Candidato presidencial colombiano pede investigação sobre suposta coerção eleitoral

Bogotá, Colômbia— candidato presidencial colombiano Abelardo de la Espriella Os promotores foram instados na terça-feira a investigar se grupos rebeldes forçaram cidadãos em cidades remotas a votar no candidato do partido no poder, senador Iván Cepeda, durante o primeiro turno das eleições presidenciais de 31 de maio.

Um comunicado da campanha de de la Espriera disse que Cepeda recebeu mais de 70 por cento dos votos em 109 municípios activos. grupo armado ilegalchegando a 97% em alguns lugares. O campo de Cepeda não respondeu imediatamente às acusações.

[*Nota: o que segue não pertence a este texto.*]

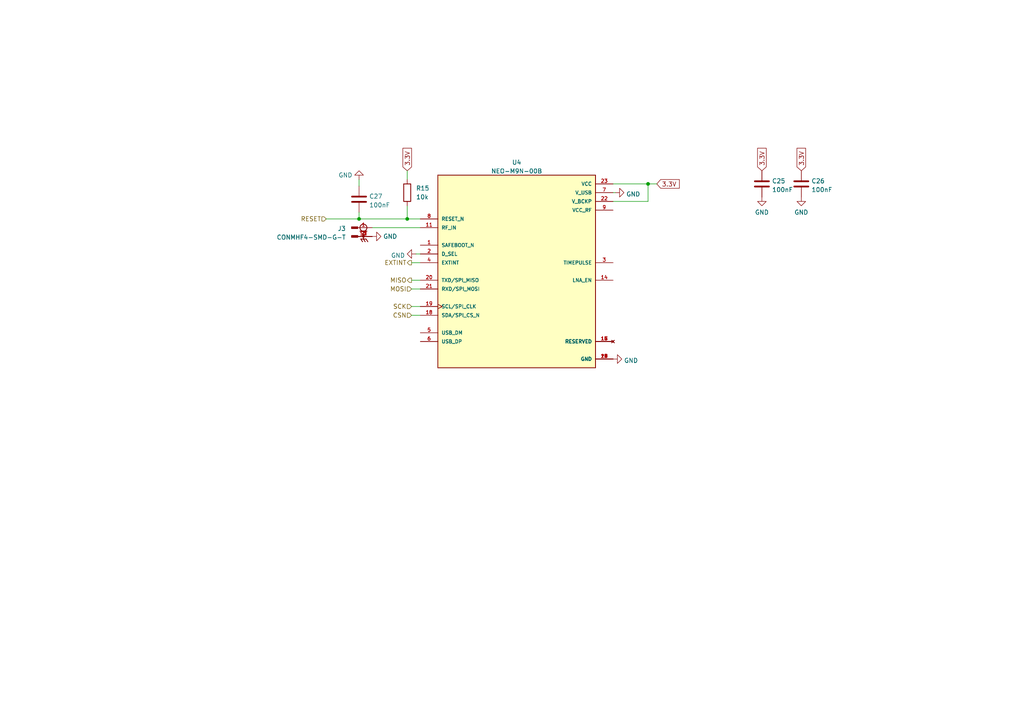
<source format=kicad_sch>
(kicad_sch (version 20211123) (generator eeschema)

  (uuid c95349bb-bed9-4561-b64d-315c2ea656ae)

  (paper "A4")

  

  (junction (at 187.96 53.34) (diameter 0) (color 0 0 0 0)
    (uuid 0379d98b-4434-4d02-b80e-a4af350bbad6)
  )
  (junction (at 118.11 63.5) (diameter 0) (color 0 0 0 0)
    (uuid 25124cab-3582-48a0-a327-3e724427d5fd)
  )
  (junction (at 104.14 63.5) (diameter 0) (color 0 0 0 0)
    (uuid 86dbb8e2-310b-493f-be60-f3052097749c)
  )

  (wire (pts (xy 119.38 91.44) (xy 121.92 91.44))
    (stroke (width 0) (type default) (color 0 0 0 0))
    (uuid 0a566b7c-6374-463d-99f9-635545fc2572)
  )
  (wire (pts (xy 104.14 63.5) (xy 118.11 63.5))
    (stroke (width 0) (type default) (color 0 0 0 0))
    (uuid 1d486649-1951-46fa-bfde-10dd42e1e117)
  )
  (wire (pts (xy 119.38 83.82) (xy 121.92 83.82))
    (stroke (width 0) (type default) (color 0 0 0 0))
    (uuid 270c9ff7-98ce-4600-b51e-125886705034)
  )
  (wire (pts (xy 190.5 53.34) (xy 187.96 53.34))
    (stroke (width 0) (type default) (color 0 0 0 0))
    (uuid 2bc03042-d071-4355-a954-474bc74193dc)
  )
  (wire (pts (xy 119.38 88.9) (xy 121.92 88.9))
    (stroke (width 0) (type default) (color 0 0 0 0))
    (uuid 37591f5b-1637-4591-b691-5c8fef361126)
  )
  (wire (pts (xy 177.8 58.42) (xy 187.96 58.42))
    (stroke (width 0) (type default) (color 0 0 0 0))
    (uuid 39c1c3c0-914a-43d0-af17-5ae7fbaf27f7)
  )
  (wire (pts (xy 119.38 76.2) (xy 121.92 76.2))
    (stroke (width 0) (type default) (color 0 0 0 0))
    (uuid 3b596ef2-eb43-4064-a8ab-b89a3ee9a028)
  )
  (wire (pts (xy 94.615 63.5) (xy 104.14 63.5))
    (stroke (width 0) (type default) (color 0 0 0 0))
    (uuid 6dbc9c3e-f3cd-4b8f-b672-1b2176343c87)
  )
  (wire (pts (xy 177.8 53.34) (xy 187.96 53.34))
    (stroke (width 0) (type default) (color 0 0 0 0))
    (uuid 73559d13-1547-4da3-9643-3d5db20271de)
  )
  (wire (pts (xy 119.38 81.28) (xy 121.92 81.28))
    (stroke (width 0) (type default) (color 0 0 0 0))
    (uuid 787c517c-c880-4656-aa0b-8358e5c9d705)
  )
  (wire (pts (xy 120.65 73.66) (xy 121.92 73.66))
    (stroke (width 0) (type default) (color 0 0 0 0))
    (uuid 801ea0a8-84e9-4474-b2a9-77a2f3075b9a)
  )
  (wire (pts (xy 104.14 61.595) (xy 104.14 63.5))
    (stroke (width 0) (type default) (color 0 0 0 0))
    (uuid 9c73835e-67ec-4aa1-be0f-f9dc9dfa742f)
  )
  (wire (pts (xy 118.11 49.53) (xy 118.11 52.07))
    (stroke (width 0) (type default) (color 0 0 0 0))
    (uuid b2f20d24-3621-4065-b32d-d2a9b2d3f458)
  )
  (wire (pts (xy 107.95 66.04) (xy 121.92 66.04))
    (stroke (width 0) (type default) (color 0 0 0 0))
    (uuid b9af51ca-4f03-4213-9813-8ee4641b6ce2)
  )
  (wire (pts (xy 118.11 59.69) (xy 118.11 63.5))
    (stroke (width 0) (type default) (color 0 0 0 0))
    (uuid bfb7075b-836d-4328-8df1-e374b5b049ce)
  )
  (wire (pts (xy 178.435 55.88) (xy 177.8 55.88))
    (stroke (width 0) (type default) (color 0 0 0 0))
    (uuid ca49bb89-21c1-433e-a825-07efa4755277)
  )
  (wire (pts (xy 118.11 63.5) (xy 121.92 63.5))
    (stroke (width 0) (type default) (color 0 0 0 0))
    (uuid d762286d-e70b-4614-bbd7-3f23a7503407)
  )
  (wire (pts (xy 187.96 58.42) (xy 187.96 53.34))
    (stroke (width 0) (type default) (color 0 0 0 0))
    (uuid eb3047f7-da6a-4e4b-9179-bb6bdf514458)
  )
  (wire (pts (xy 104.14 53.975) (xy 104.14 52.07))
    (stroke (width 0) (type default) (color 0 0 0 0))
    (uuid ff5943f5-eaba-4222-870c-69b091abd0bd)
  )

  (global_label "3.3V" (shape input) (at 190.5 53.34 0) (fields_autoplaced)
    (effects (font (size 1.27 1.27)) (justify left))
    (uuid 3326205c-02c0-45cf-96c0-4eb55d36b68e)
    (property "Intersheet References" "${INTERSHEET_REFS}" (id 0) (at 197.0255 53.2606 0)
      (effects (font (size 1.27 1.27)) (justify left) hide)
    )
  )
  (global_label "3.3V" (shape input) (at 232.41 49.53 90) (fields_autoplaced)
    (effects (font (size 1.27 1.27)) (justify left))
    (uuid 39b61979-14d4-456a-bee4-15bbe49657f5)
    (property "Intersheet References" "${INTERSHEET_REFS}" (id 0) (at 232.3306 43.0045 90)
      (effects (font (size 1.27 1.27)) (justify left) hide)
    )
  )
  (global_label "3.3V" (shape input) (at 118.11 49.53 90) (fields_autoplaced)
    (effects (font (size 1.27 1.27)) (justify left))
    (uuid af52b0d6-d3e6-4e0a-a085-6530a6887b0d)
    (property "Intersheet References" "${INTERSHEET_REFS}" (id 0) (at 118.0306 43.0045 90)
      (effects (font (size 1.27 1.27)) (justify left) hide)
    )
  )
  (global_label "3.3V" (shape input) (at 220.98 49.53 90) (fields_autoplaced)
    (effects (font (size 1.27 1.27)) (justify left))
    (uuid db1447d2-24fd-4eef-855a-e4755e8eec6f)
    (property "Intersheet References" "${INTERSHEET_REFS}" (id 0) (at 220.9006 43.0045 90)
      (effects (font (size 1.27 1.27)) (justify left) hide)
    )
  )

  (hierarchical_label "RESET" (shape input) (at 94.615 63.5 180)
    (effects (font (size 1.27 1.27)) (justify right))
    (uuid 1499ea08-2e7e-4e3f-98ab-3976f3680e5f)
  )
  (hierarchical_label "CSN" (shape input) (at 119.38 91.44 180)
    (effects (font (size 1.27 1.27)) (justify right))
    (uuid 3f1da068-2f20-4833-abac-c1c71636a03c)
  )
  (hierarchical_label "SCK" (shape input) (at 119.38 88.9 180)
    (effects (font (size 1.27 1.27)) (justify right))
    (uuid 651aefef-260a-4de6-81ae-d22490fa4717)
  )
  (hierarchical_label "EXTINT" (shape output) (at 119.38 76.2 180)
    (effects (font (size 1.27 1.27)) (justify right))
    (uuid 834071fe-8311-4ba5-87c2-af00ab58778d)
  )
  (hierarchical_label "MISO" (shape output) (at 119.38 81.28 180)
    (effects (font (size 1.27 1.27)) (justify right))
    (uuid 8fd7f0ef-dcd1-4c73-ba50-ae05f92340ec)
  )
  (hierarchical_label "MOSI" (shape input) (at 119.38 83.82 180)
    (effects (font (size 1.27 1.27)) (justify right))
    (uuid b20f57ac-c0fb-43dc-9a13-bcd8a57a3193)
  )

  (symbol (lib_id "Device:C") (at 232.41 53.34 0) (unit 1)
    (in_bom yes) (on_board yes) (fields_autoplaced)
    (uuid 0950225b-258f-431f-ac35-977d3ffe7815)
    (property "Reference" "C26" (id 0) (at 235.331 52.5053 0)
      (effects (font (size 1.27 1.27)) (justify left))
    )
    (property "Value" "100nF" (id 1) (at 235.331 55.0422 0)
      (effects (font (size 1.27 1.27)) (justify left))
    )
    (property "Footprint" "Capacitor_SMD:C_0603_1608Metric" (id 2) (at 233.3752 57.15 0)
      (effects (font (size 1.27 1.27)) hide)
    )
    (property "Datasheet" "~" (id 3) (at 232.41 53.34 0)
      (effects (font (size 1.27 1.27)) hide)
    )
    (property "DIGIKEY" "https://www.digikey.de/en/products/detail/samsung-electro-mechanics/CL10B104KB8NNWC/3887593" (id 4) (at 232.41 53.34 0)
      (effects (font (size 1.27 1.27)) hide)
    )
    (pin "1" (uuid b79872c3-963b-4628-aa2e-ad7142a934d4))
    (pin "2" (uuid 47cfad1d-07b4-4667-87b2-5cc1ce15f046))
  )

  (symbol (lib_id "lib:CONMHF4-SMD-G-T") (at 105.41 66.04 0) (mirror y) (unit 1)
    (in_bom yes) (on_board yes) (fields_autoplaced)
    (uuid 1aadaa92-2c01-4f7a-a059-ddf6c3c32b9e)
    (property "Reference" "J3" (id 0) (at 100.33 66.2939 0)
      (effects (font (size 1.27 1.27)) (justify left))
    )
    (property "Value" "CONMHF4-SMD-G-T" (id 1) (at 100.33 68.8339 0)
      (effects (font (size 1.27 1.27)) (justify left))
    )
    (property "Footprint" "LINX_CONMHF4-SMD-G-T" (id 2) (at 105.41 66.04 0)
      (effects (font (size 1.27 1.27)) (justify bottom) hide)
    )
    (property "Datasheet" "" (id 3) (at 105.41 66.04 0)
      (effects (font (size 1.27 1.27)) hide)
    )
    (property "PARTREV" "A" (id 4) (at 105.41 66.04 0)
      (effects (font (size 1.27 1.27)) (justify bottom) hide)
    )
    (property "MANUFACTURER" "Linx" (id 5) (at 105.41 66.04 0)
      (effects (font (size 1.27 1.27)) (justify bottom) hide)
    )
    (property "MAXIMUM_PACKAGE_HEIGHT" "0.6 mm" (id 6) (at 105.41 66.04 0)
      (effects (font (size 1.27 1.27)) (justify bottom) hide)
    )
    (property "STANDARD" "Manufacturer Recommendations" (id 7) (at 105.41 66.04 0)
      (effects (font (size 1.27 1.27)) (justify bottom) hide)
    )
    (property "DIGIKEY" "https://www.digikey.de/en/products/detail/adam-tech/PH1-10-UA/9830653" (id 8) (at 105.41 66.04 0)
      (effects (font (size 1.27 1.27)) hide)
    )
    (pin "1" (uuid d01faa80-5755-410c-a4c7-9d148b26d79b))
    (pin "S1" (uuid 44e13cc6-dd50-48e2-bcff-a0b9bba3ad38))
    (pin "S2" (uuid 69c2a28d-bde8-48f0-acb6-1ad36c4a1530))
    (pin "S3" (uuid c945591b-183a-47b9-9e07-a2edf9a9ced2))
  )

  (symbol (lib_id "power:GND") (at 220.98 57.15 0) (unit 1)
    (in_bom yes) (on_board yes) (fields_autoplaced)
    (uuid 2487208e-e563-4264-98f5-c6523d50a5c6)
    (property "Reference" "#PWR0117" (id 0) (at 220.98 63.5 0)
      (effects (font (size 1.27 1.27)) hide)
    )
    (property "Value" "GND" (id 1) (at 220.98 61.5934 0))
    (property "Footprint" "" (id 2) (at 220.98 57.15 0)
      (effects (font (size 1.27 1.27)) hide)
    )
    (property "Datasheet" "" (id 3) (at 220.98 57.15 0)
      (effects (font (size 1.27 1.27)) hide)
    )
    (pin "1" (uuid 009bce7d-3083-4d2f-8175-3b8cdee7aeb2))
  )

  (symbol (lib_id "power:GND") (at 107.95 68.58 90) (mirror x) (unit 1)
    (in_bom yes) (on_board yes) (fields_autoplaced)
    (uuid 26baf8c9-f595-4abe-96bd-bced46d57b99)
    (property "Reference" "#PWR04" (id 0) (at 114.3 68.58 0)
      (effects (font (size 1.27 1.27)) hide)
    )
    (property "Value" "GND" (id 1) (at 111.125 68.5799 90)
      (effects (font (size 1.27 1.27)) (justify right))
    )
    (property "Footprint" "" (id 2) (at 107.95 68.58 0)
      (effects (font (size 1.27 1.27)) hide)
    )
    (property "Datasheet" "" (id 3) (at 107.95 68.58 0)
      (effects (font (size 1.27 1.27)) hide)
    )
    (pin "1" (uuid 5c980353-d407-4b3c-b654-bdddf3cc313f))
  )

  (symbol (lib_id "Device:C") (at 220.98 53.34 0) (unit 1)
    (in_bom yes) (on_board yes) (fields_autoplaced)
    (uuid 2efc0c9c-1f91-41ea-81d3-ea526dfa618c)
    (property "Reference" "C25" (id 0) (at 223.901 52.5053 0)
      (effects (font (size 1.27 1.27)) (justify left))
    )
    (property "Value" "100nF" (id 1) (at 223.901 55.0422 0)
      (effects (font (size 1.27 1.27)) (justify left))
    )
    (property "Footprint" "Capacitor_SMD:C_0603_1608Metric" (id 2) (at 221.9452 57.15 0)
      (effects (font (size 1.27 1.27)) hide)
    )
    (property "Datasheet" "~" (id 3) (at 220.98 53.34 0)
      (effects (font (size 1.27 1.27)) hide)
    )
    (property "DIGIKEY" "https://www.digikey.de/en/products/detail/samsung-electro-mechanics/CL10B104KB8NNWC/3887593" (id 4) (at 220.98 53.34 0)
      (effects (font (size 1.27 1.27)) hide)
    )
    (pin "1" (uuid 7f5ec3ed-bc68-4aa3-89e6-7a9daf862e60))
    (pin "2" (uuid 6bd1bb1f-ab88-43ae-bf4e-bcb80204aa42))
  )

  (symbol (lib_id "power:GND") (at 120.65 73.66 270) (unit 1)
    (in_bom yes) (on_board yes) (fields_autoplaced)
    (uuid 361a901c-4a32-4ced-b2fe-ab2844887a0a)
    (property "Reference" "#PWR0114" (id 0) (at 114.3 73.66 0)
      (effects (font (size 1.27 1.27)) hide)
    )
    (property "Value" "GND" (id 1) (at 117.4751 74.0938 90)
      (effects (font (size 1.27 1.27)) (justify right))
    )
    (property "Footprint" "" (id 2) (at 120.65 73.66 0)
      (effects (font (size 1.27 1.27)) hide)
    )
    (property "Datasheet" "" (id 3) (at 120.65 73.66 0)
      (effects (font (size 1.27 1.27)) hide)
    )
    (pin "1" (uuid 90abbed0-398a-41e6-bb5f-b696acd3ef99))
  )

  (symbol (lib_id "ICs:NEO-M9N-00B") (at 149.86 78.74 0) (unit 1)
    (in_bom yes) (on_board yes) (fields_autoplaced)
    (uuid 5471ff0f-1b62-4332-bec3-f3a5e64359b2)
    (property "Reference" "U4" (id 0) (at 149.86 47.1002 0))
    (property "Value" "NEO-M9N-00B" (id 1) (at 149.86 49.6371 0))
    (property "Footprint" "ICs:XCVR_NEO-M9N-00B" (id 2) (at 149.86 78.74 0)
      (effects (font (size 1.27 1.27)) (justify bottom) hide)
    )
    (property "Datasheet" "https://content.u-blox.com/sites/default/files/NEO-M9N-00B_DataSheet_UBX-19014285.pdf" (id 3) (at 149.86 78.74 0)
      (effects (font (size 1.27 1.27)) hide)
    )
    (property "STANDARD" "Manufacturer Recommendations" (id 4) (at 149.86 78.74 0)
      (effects (font (size 1.27 1.27)) (justify bottom) hide)
    )
    (property "MAXIMUM_PACKAGE_HEIGHT" "2.6mm" (id 5) (at 149.86 78.74 0)
      (effects (font (size 1.27 1.27)) (justify bottom) hide)
    )
    (property "MANUFACTURER" "U blox" (id 6) (at 149.86 78.74 0)
      (effects (font (size 1.27 1.27)) (justify bottom) hide)
    )
    (property "PARTREV" "R05" (id 7) (at 149.86 78.74 0)
      (effects (font (size 1.27 1.27)) (justify bottom) hide)
    )
    (property "DIGIKEY" "https://www.digikey.de/en/products/detail/u-blox/NEO-M9N-00B/12149174" (id 8) (at 149.86 78.74 0)
      (effects (font (size 1.27 1.27)) hide)
    )
    (pin "1" (uuid 7d8507e0-e412-4c03-a749-5ce0c80489c2))
    (pin "10" (uuid b8d01e0f-e385-49c3-8dcf-3ac9a80d8fc0))
    (pin "11" (uuid 84f5d0f8-d7fb-4feb-8e8e-7f01165a9ccf))
    (pin "12" (uuid e06957ea-c1c6-492e-bf2f-cf89c068ce73))
    (pin "13" (uuid 82f2299b-2b10-4388-8685-869f47be5c1c))
    (pin "14" (uuid b43cdde8-a979-4a47-94de-a427cecc9203))
    (pin "15" (uuid cf4359e1-481b-406b-a097-b47b96f28e74))
    (pin "16" (uuid 26838226-bd98-4bda-a68b-bf1095404078))
    (pin "17" (uuid 40a9d2eb-991b-4169-8fe4-772619052235))
    (pin "18" (uuid 46e19f20-7a5f-4f8e-91a3-27cd59bb2b28))
    (pin "19" (uuid e56a3bf5-ac2d-4e0f-91cd-df580a5b705f))
    (pin "2" (uuid 5aab47f9-d799-4eef-b7df-f134d70067e6))
    (pin "20" (uuid 7d90d2b8-67d8-4f32-8877-61414bf55f8b))
    (pin "21" (uuid e06ab6fb-792c-4cd9-9163-2efa09c09157))
    (pin "22" (uuid 120dc52b-ca9a-4720-8785-6d770bf57613))
    (pin "23" (uuid b4be2f62-4830-4f0f-a3cd-f3fb179cf59e))
    (pin "24" (uuid de0e271b-e32c-42a1-8e4c-658a417d44d4))
    (pin "3" (uuid 8a01ad92-5280-4a23-9aa4-8c36c7038fcc))
    (pin "4" (uuid 35d31499-e74f-4ee4-a32b-0f9a15d8ba4d))
    (pin "5" (uuid 5a175096-673d-4206-8f61-ab874d9a4920))
    (pin "6" (uuid 939cbb5b-bc0a-4c4a-b85e-f610cfa4d193))
    (pin "7" (uuid f26e5a23-250e-4929-a0b7-f1512e86cbed))
    (pin "8" (uuid 9986dac4-e3f8-4ce7-8215-b22b3a766093))
    (pin "9" (uuid 63743503-5b67-4989-90c7-595a6de0dc35))
  )

  (symbol (lib_id "power:GND") (at 104.14 52.07 0) (mirror x) (unit 1)
    (in_bom yes) (on_board yes) (fields_autoplaced)
    (uuid 70e8289e-2779-4378-af50-a144d25bf420)
    (property "Reference" "#PWR0119" (id 0) (at 104.14 45.72 0)
      (effects (font (size 1.27 1.27)) hide)
    )
    (property "Value" "GND" (id 1) (at 102.235 50.7999 0)
      (effects (font (size 1.27 1.27)) (justify right))
    )
    (property "Footprint" "" (id 2) (at 104.14 52.07 0)
      (effects (font (size 1.27 1.27)) hide)
    )
    (property "Datasheet" "" (id 3) (at 104.14 52.07 0)
      (effects (font (size 1.27 1.27)) hide)
    )
    (pin "1" (uuid d9c09cda-5cb2-4a0e-a7a2-b91ceb7fbdce))
  )

  (symbol (lib_id "power:GND") (at 178.435 55.88 90) (unit 1)
    (in_bom yes) (on_board yes) (fields_autoplaced)
    (uuid 8549edc8-7868-445e-8e60-f5cdb289851b)
    (property "Reference" "#PWR0115" (id 0) (at 184.785 55.88 0)
      (effects (font (size 1.27 1.27)) hide)
    )
    (property "Value" "GND" (id 1) (at 181.61 56.3138 90)
      (effects (font (size 1.27 1.27)) (justify right))
    )
    (property "Footprint" "" (id 2) (at 178.435 55.88 0)
      (effects (font (size 1.27 1.27)) hide)
    )
    (property "Datasheet" "" (id 3) (at 178.435 55.88 0)
      (effects (font (size 1.27 1.27)) hide)
    )
    (pin "1" (uuid 0723579a-b1c9-47a8-9d92-911300ce5787))
  )

  (symbol (lib_id "power:GND") (at 232.41 57.15 0) (unit 1)
    (in_bom yes) (on_board yes) (fields_autoplaced)
    (uuid 857ae3b4-3ab8-49f2-ba21-4f6834532cc8)
    (property "Reference" "#PWR0118" (id 0) (at 232.41 63.5 0)
      (effects (font (size 1.27 1.27)) hide)
    )
    (property "Value" "GND" (id 1) (at 232.41 61.5934 0))
    (property "Footprint" "" (id 2) (at 232.41 57.15 0)
      (effects (font (size 1.27 1.27)) hide)
    )
    (property "Datasheet" "" (id 3) (at 232.41 57.15 0)
      (effects (font (size 1.27 1.27)) hide)
    )
    (pin "1" (uuid c6b53ebc-4bff-4f56-be7e-4f647c12368c))
  )

  (symbol (lib_id "Device:R") (at 118.11 55.88 0) (mirror y) (unit 1)
    (in_bom yes) (on_board yes) (fields_autoplaced)
    (uuid be937376-49ab-49c3-a6e4-e63ccde3693d)
    (property "Reference" "R15" (id 0) (at 120.65 54.6099 0)
      (effects (font (size 1.27 1.27)) (justify right))
    )
    (property "Value" "10k" (id 1) (at 120.65 57.1499 0)
      (effects (font (size 1.27 1.27)) (justify right))
    )
    (property "Footprint" "Resistor_SMD:R_0603_1608Metric" (id 2) (at 119.888 55.88 90)
      (effects (font (size 1.27 1.27)) hide)
    )
    (property "Datasheet" "~" (id 3) (at 118.11 55.88 0)
      (effects (font (size 1.27 1.27)) hide)
    )
    (property "DIGIKEY" "https://www.digikey.de/en/products/detail/walsin-technology-corporation/WR06X103-JTL/13239132" (id 4) (at 118.11 55.88 0)
      (effects (font (size 1.27 1.27)) hide)
    )
    (pin "1" (uuid dab7eb3e-15cf-4fb5-a67e-2cfd239befb6))
    (pin "2" (uuid 1bd86f64-4429-4bc7-9167-0630aa6bd14c))
  )

  (symbol (lib_id "power:GND") (at 177.8 104.14 90) (unit 1)
    (in_bom yes) (on_board yes) (fields_autoplaced)
    (uuid c95310af-53ca-4059-86cc-278f5cf1ab51)
    (property "Reference" "#PWR0116" (id 0) (at 184.15 104.14 0)
      (effects (font (size 1.27 1.27)) hide)
    )
    (property "Value" "GND" (id 1) (at 180.975 104.5738 90)
      (effects (font (size 1.27 1.27)) (justify right))
    )
    (property "Footprint" "" (id 2) (at 177.8 104.14 0)
      (effects (font (size 1.27 1.27)) hide)
    )
    (property "Datasheet" "" (id 3) (at 177.8 104.14 0)
      (effects (font (size 1.27 1.27)) hide)
    )
    (pin "1" (uuid a0db9c08-3742-4c5f-9441-00b15ea83ee3))
  )

  (symbol (lib_id "Device:C") (at 104.14 57.785 0) (unit 1)
    (in_bom yes) (on_board yes) (fields_autoplaced)
    (uuid d402a1a9-68bf-4d32-ae32-c37e50644652)
    (property "Reference" "C27" (id 0) (at 107.061 56.9503 0)
      (effects (font (size 1.27 1.27)) (justify left))
    )
    (property "Value" "100nF" (id 1) (at 107.061 59.4872 0)
      (effects (font (size 1.27 1.27)) (justify left))
    )
    (property "Footprint" "Capacitor_SMD:C_0603_1608Metric" (id 2) (at 105.1052 61.595 0)
      (effects (font (size 1.27 1.27)) hide)
    )
    (property "Datasheet" "~" (id 3) (at 104.14 57.785 0)
      (effects (font (size 1.27 1.27)) hide)
    )
    (property "DIGIKEY" "https://www.digikey.de/en/products/detail/samsung-electro-mechanics/CL10B104KB8NNWC/3887593" (id 4) (at 104.14 57.785 0)
      (effects (font (size 1.27 1.27)) hide)
    )
    (pin "1" (uuid 103735d2-4eb4-4551-9c1f-825b6b64b9ee))
    (pin "2" (uuid cd390402-ebb5-4e29-bd8f-f7d27584bfb0))
  )
)

</source>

cepeda, aliado Presidente Gustavo Petro Ex-membro do Partido Comunista Colombiano que serviu como mediador entre o governo colombiano e os rebeldes marxistas. No primeiro turno da eleição, obteve cerca de 41% do total de votos, com 14 candidatos nas urnas.

A campanha de De La Espriera disse que “estes resultados não constituem, por si só, provas claras de um crime”, observando que apresentou uma queixa aos procuradores. “Mas deveriam incumbir as autoridades de investigar se existem ameaças, pressões ou mecanismos para coagir os eleitores e alterar as suas liberdades.”

De la Espriella, um advogado conservador que apoia o presidente dos EUA, Trump, e se autodenomina “Tigre”, liderou o primeiro turno com 43,7% dos votos, seguido por Cepeda com 40,9% dos votos. Os dois candidatos se enfrentarão novamente em um segundo turno no dia 21 de junho para decidir quem liderará a Colômbia nos próximos quatro anos.

um União Europeia A missão de observação eleitoral disse ter recebido queixas de eleitores de que foram pressionados por “funcionários do governo e grupos armados ilegais” durante as eleições de Maio, mas não especificou quais os candidatos que foram forçados a votar.

Juntamente com a corrupção e o estado do sistema de saúde do país, a segurança tornou-se uma das principais preocupações dos eleitores colombianos.

A cidade onde Cepeda obteve a maioria dos votos fica na costa do Pacífico da Colômbia, uma parte do país que tende a apoiar o atual governo.

Liderado por Petro, um antigo membro do extinto grupo rebelde M-19, o governo colombiano está a tentar negociar a paz com os restantes grupos rebeldes do país numa estratégia chamada ” “Paz total.”

Analistas dizem que os grupos rebeldes têm usado cessar-fogo concedidos pelo governo para reforçar o controlo sobre as comunidades rurais, onde gerem negócios ilegais, como laboratórios de cocaína, negócios fiscais legais e ameaçam civis que se interpõem no seu caminho.

Cepeda disse durante a campanha que era a favor da continuação das negociações com grupos rebeldes, mesmo que ajustasse alguns dos seus métodos. De la Espriera prometeu cancelar as negociações e adoptar uma abordagem mais conflituosa contra os grupos rebeldes, incluindo a utilização de aviões para pulverizar herbicidas nos campos de coca.

recente de Trump Espriella Aprovada Escrevendo no Truth Social, o advogado de 47 anos foi elogiado como um “líder inteligente, forte e duro” que alcançaria “grande sucesso” na restauração da “lei e da ordem”.

Petro respondeu ao apoio de Trump numa publicação no X, escrevendo que quando um país interfere nos assuntos de outro país, “a liberdade morre”.